- PAGE EXCERPT:
Friday, August 05, 2005

[149.1] CONFRONTING THE MURDER IN RELIGION

This excerpt from my latest feature article on Ekklesia.

[T]he pathology that aggravates individuals or groups towards seeing death and martyrdom as a ‘solution’ cannot simply be laid at their portals alone and left there. It arises from deep wells within all human cultures, not least in their portrayal and practice of violence as cleansing.

The idea that sacrifice appeases wrath, that disorder restores order, that killing casts out evil, that war brings peace and that the gods themselves create through violence is one that is, as theologian Walter Wink points out, as old as civilisation itself.

In his book The Powers That Be: Theology For A New Millennium (Galilee, 1999) Wink summarises ‘the myth of redemptive violence’ in terms of one of its earlier archetypes: a Babylonian creation story (circa 1250 BCE), where a new world emerges from the cadaver of a freshly slaughtered woman.

- WHAT YOU NEED TO DO:
A. List every idea that the post about murder in religion names as being as old as civilization itself.
B. Carry on writing the post about murder in religion, beginning right after its last sentence.

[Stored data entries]

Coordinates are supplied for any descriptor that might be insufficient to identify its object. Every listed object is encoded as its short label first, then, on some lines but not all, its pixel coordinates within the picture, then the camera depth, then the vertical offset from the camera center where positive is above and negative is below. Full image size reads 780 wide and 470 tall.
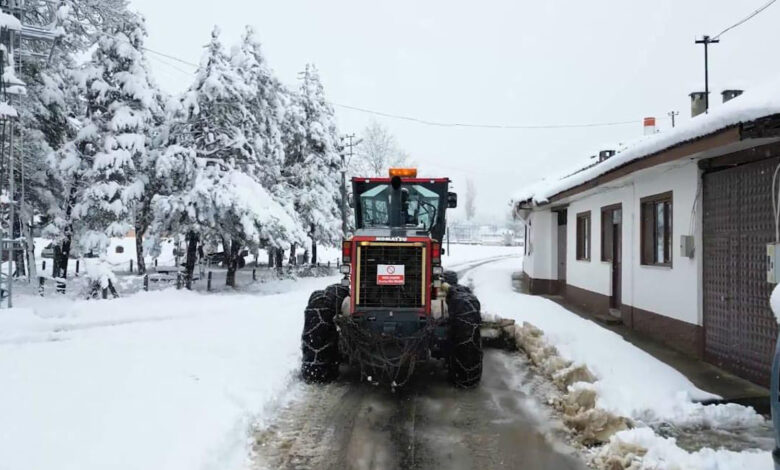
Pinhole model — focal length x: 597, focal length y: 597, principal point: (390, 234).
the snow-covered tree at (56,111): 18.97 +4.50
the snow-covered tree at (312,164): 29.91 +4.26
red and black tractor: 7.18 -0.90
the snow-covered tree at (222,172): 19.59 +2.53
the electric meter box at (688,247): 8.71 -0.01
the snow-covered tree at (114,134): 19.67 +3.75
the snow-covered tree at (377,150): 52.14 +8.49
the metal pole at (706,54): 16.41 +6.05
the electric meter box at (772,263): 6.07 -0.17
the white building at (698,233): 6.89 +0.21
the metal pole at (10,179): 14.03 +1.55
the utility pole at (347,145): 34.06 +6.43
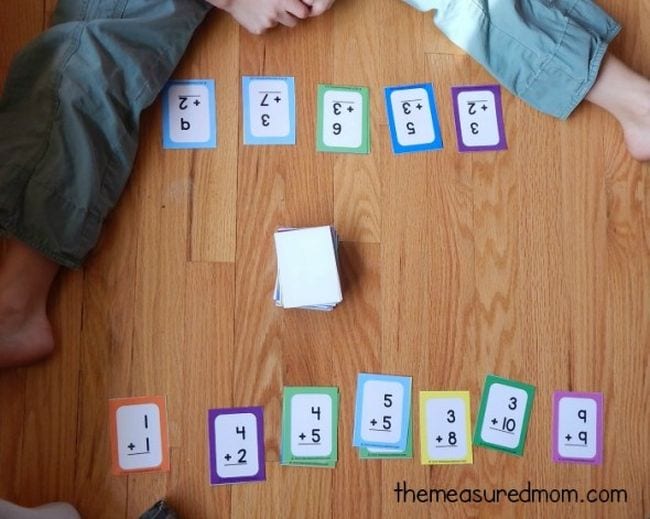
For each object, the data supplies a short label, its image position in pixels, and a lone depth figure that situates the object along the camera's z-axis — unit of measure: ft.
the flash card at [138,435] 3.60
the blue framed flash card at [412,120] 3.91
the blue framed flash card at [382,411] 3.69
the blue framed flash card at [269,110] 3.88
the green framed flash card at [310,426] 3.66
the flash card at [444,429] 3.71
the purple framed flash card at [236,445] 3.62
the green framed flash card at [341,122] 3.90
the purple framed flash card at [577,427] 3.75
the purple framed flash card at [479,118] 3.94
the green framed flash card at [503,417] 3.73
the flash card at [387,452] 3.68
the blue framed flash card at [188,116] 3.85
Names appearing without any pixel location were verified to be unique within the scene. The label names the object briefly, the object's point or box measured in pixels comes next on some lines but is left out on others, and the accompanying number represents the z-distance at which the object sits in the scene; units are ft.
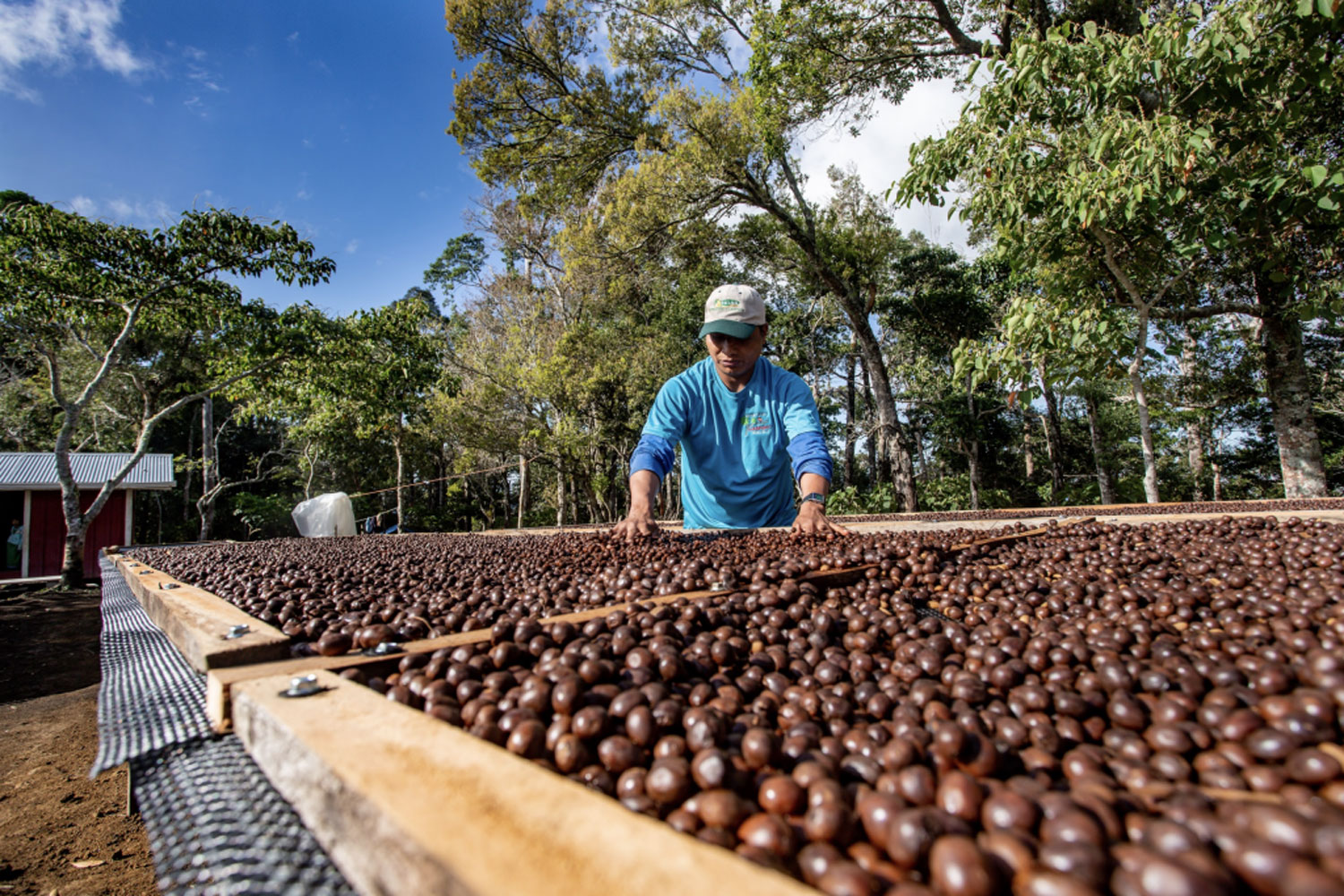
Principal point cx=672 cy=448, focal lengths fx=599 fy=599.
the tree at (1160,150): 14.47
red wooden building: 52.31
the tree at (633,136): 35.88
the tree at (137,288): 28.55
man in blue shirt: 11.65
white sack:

- PER-TASK OUTPUTS:
A.
- Sacrifice appeases wrath.
- Disorder restores order.
- Killing casts out evil.
- War brings peace.
- The gods themselves create through violence.

B.
He points out that the allegedly purifying and generative power of vengeance is universal, inasmuch as it is as central to Hollywood’s vision of the world as it is to the ancients. This is not irrelevant to the great popularity of the Rambo-fiction in rabidly anti-Western circles right now. We are all closer than we think.

At a considerably more profound level, anthropologist and literary critic Rene Girard has traced, through a whole series of important books, the origins of culture in the idea of ‘a founding murder’. He has then drawn our attention to the role of religion in both legitimating and managing violence through cultic sacrificial systems.

Without ignoring their violence, Girard also says that key elements of the Hebrew Scriptures and the New Testament constitute strong counter-narratives to the otherwise overwhelming assumption of salvation through divinely sanctioned killing.

As one contributor to the new book Consuming Passion (James Alison) points out, “[t]hat God is completely without violence, that God is love” is the truest revelation of “the self-giving death of Jesus”. This is an event which has frequently been interpreted in ways distorted by Christian complicity in violence, and then transferred onto God in an unrecognised way.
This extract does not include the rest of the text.